The Neck Disability Index (NDI) was used to evaluate cervical spine function. The evaluation form included a total of 10 questions concerning neck pain-related symptoms (pain intensity, headache, concentration and sleep) and activities of daily living (personal care, lifting heavy objects, reading, working, driving and entertaining). The patient answered truthfully according to his own situation. The higher the score, the more severe the dysfunction is: with zero indicating no disability and five indicating complete disability (0= no disability, 5= complete disability)[24].
A Sonosite M-Turbo US system (FUJIFILM Sonosite Inc., Bothell, WA, USA) with a transducer cover and sterile coupling gel was used to locate the upper trapezius trigger points. Scanning was performed using a 13-6 MHz linear transducer. Normally, there are some grayscale degree and pattern changes in areas with MTrPs that appear as focal hypoechoic and heterogeneous echotexture regions. Therefore, we used musculoskeletal US to locate, guide and administer TPI for NNP, and evaluated the effect of myofascial structural changes before and after treatment[25, 26].
sEMG analysis was performed with a device (Shanghai Nuocheng Electric Co., LTD) on the upper part of the trapezius muscle bilaterally. The motor unit activity in EMG recordings ranges from 70-90 Hz, the time base for recording was 1000 ms, the scanning speed was 3 s/D, and the amplification was 80 μV/D during maximal contraction of muscle. A pair of the standard bipolar electrodes was placed on the surface of the skin over the muscle belly. The sEMG recordings were performed during maximal voluntary contraction of-the trapezius muscle for 5 s and repeated for 3 times to measure the amplitude [27].

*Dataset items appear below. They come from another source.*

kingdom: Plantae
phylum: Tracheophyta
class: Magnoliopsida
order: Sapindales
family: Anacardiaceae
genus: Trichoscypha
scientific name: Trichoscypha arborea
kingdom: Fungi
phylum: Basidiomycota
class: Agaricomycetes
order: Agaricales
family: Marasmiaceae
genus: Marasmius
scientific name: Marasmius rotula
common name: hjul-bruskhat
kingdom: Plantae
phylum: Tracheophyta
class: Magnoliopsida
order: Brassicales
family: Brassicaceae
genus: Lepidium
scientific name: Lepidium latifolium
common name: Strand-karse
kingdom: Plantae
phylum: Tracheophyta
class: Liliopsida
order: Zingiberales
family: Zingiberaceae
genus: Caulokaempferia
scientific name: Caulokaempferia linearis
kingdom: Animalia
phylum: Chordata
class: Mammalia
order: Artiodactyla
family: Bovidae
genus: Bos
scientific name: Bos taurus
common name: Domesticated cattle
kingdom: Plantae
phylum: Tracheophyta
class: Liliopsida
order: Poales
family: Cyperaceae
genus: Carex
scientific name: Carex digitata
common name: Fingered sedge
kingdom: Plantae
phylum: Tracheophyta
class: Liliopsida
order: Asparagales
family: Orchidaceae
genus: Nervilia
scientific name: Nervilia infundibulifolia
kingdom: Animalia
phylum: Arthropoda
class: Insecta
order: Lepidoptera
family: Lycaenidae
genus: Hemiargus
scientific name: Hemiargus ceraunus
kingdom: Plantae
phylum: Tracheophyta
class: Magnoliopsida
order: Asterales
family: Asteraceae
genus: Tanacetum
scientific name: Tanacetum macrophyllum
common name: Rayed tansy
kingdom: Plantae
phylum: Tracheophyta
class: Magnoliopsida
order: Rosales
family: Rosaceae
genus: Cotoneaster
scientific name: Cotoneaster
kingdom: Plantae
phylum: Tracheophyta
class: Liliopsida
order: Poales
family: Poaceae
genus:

The soft tissue stiffness of each point was assessed by sonoelastography. An musculoskeletal ultrasound system (SuperSonic Imagine Aixplorer, France) with an SL15-4 linear transducer and frequency of 4-15 MHz was used to perform resting mode sonoelastography in the sitting position. To perform a comprehensively inspect the muscles at the mark, the detection depth was set to 2~3 cm[28].
Infrared thermography (TMT-9000P, Hangzhou Xinhan Photoelectric Technology Co., LTD.) was used to measure skin temperature changes over the upper trapezius muscle in our special infrared shielding room. The patient was instructed to sit and rest for 5-10 minutes before the test, and then positioned 2.5 m from the infrared camera for ITI according to the prescribed standard position. The infrared thermal images taken were analyzed by software, and the difference in body surface temperature was distinguished by the difference in color scale[29].
Statistical analyses:
The total sample size was calculated to be 40 (20 in each group) with a 10% acceptable drop-out rate by using G-POWER software. The descriptive statistics are shown as the calculated mean and standard deviation. One-way ANOVA was used to perform intergroup comparisons of the baseline data. T-tests were used to compare the effect before and after treatment in terms of VAS score, NDI, sonoelastography, EMG and infrared thermography data in the two groups. Similarly, T-tests were used to compare results between the two groups. All statistical analyses were performed with SPSS (version 23, IBM Corp., Armonk, NY, USA). All tests of statistical significance were interpreted with a criterion of p<0.05.